Große Nachfrage nach Beratung und Prävention

Aber auch die Nachfrage nach Beratung und Prävention sei groß, sagt Katja Bach. "Die Verantwortlichen sind sehr interessiert an dem Thema, denn Fachkräfte sind aufgrund des Generationenunterschieds sehr abgehängt von Dingen, die Kinder digital tun."

Das dürfte wohl auch für einen großen Teil der Eltern gelten, die ebenfalls nur einen Bruchteil von dem kennen, was die Heranwachsenden denn im Internet so treiben.

Medienumgang als Schlüsselqualifikation

Für das Leben lernen, diesen Anspruch formulieren Schulen als Bildungsziel, doch viele Bereiche bleiben davon unberührt, vor allem wenn es um digitale Themen geht.
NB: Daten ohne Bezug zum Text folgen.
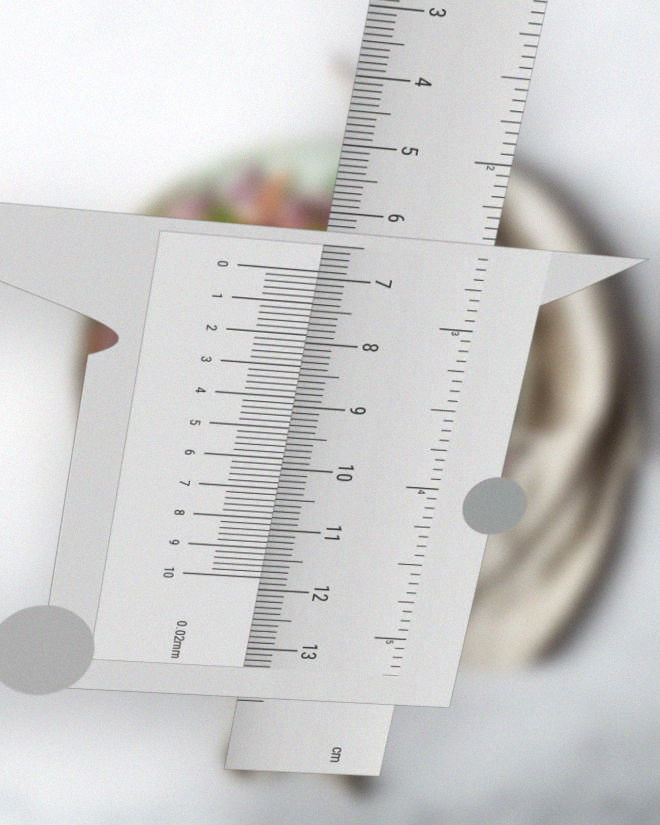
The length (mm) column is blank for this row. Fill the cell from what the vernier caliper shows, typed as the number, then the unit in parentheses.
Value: 69.0 (mm)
Lesen, Schreiben, Rechnen sind natürlich Schlüsselqualifikationen, aber auch der richtige Umgang mit Medien gehört dazu.

Ein eigenes Schulfach brauche es da nicht, sagt Katja Bach, man könne das Thema auch so in den Schulalltag integrieren.

Eine reine Bewahrpädagogik, also die Kinder von Handys fernzuhalten, schult sie ja nicht. Katja Bach | Jugendschutzreferentin bei der Servicestelle Kinder- und Jugendschutz

Expertin gegen Handyverbot an Schulen

Und auch von der Idee eines Handyverbots an Schulen hält sie nichts: "Eine reine Bewahrpädagogik, also die Kinder von Handys fernzuhalten, schult sie ja nicht. Je früher wir anfangen, einen richtigen Umgang damit zu vermitteln, umso besser gelingt es, dann auch mit problematischen Inhalten umzugehen."

Wenn so ein Fall erstmalig an Schulen auftritt, dann sei die Reaktion oft überstürzt und von gewisser Hilflosigkeit geprägt. Umso wichtiger sei es, auch für solche Fälle vorbereitet zu sein. Das betreffe Eltern und Schulpersonal gleichermaßen.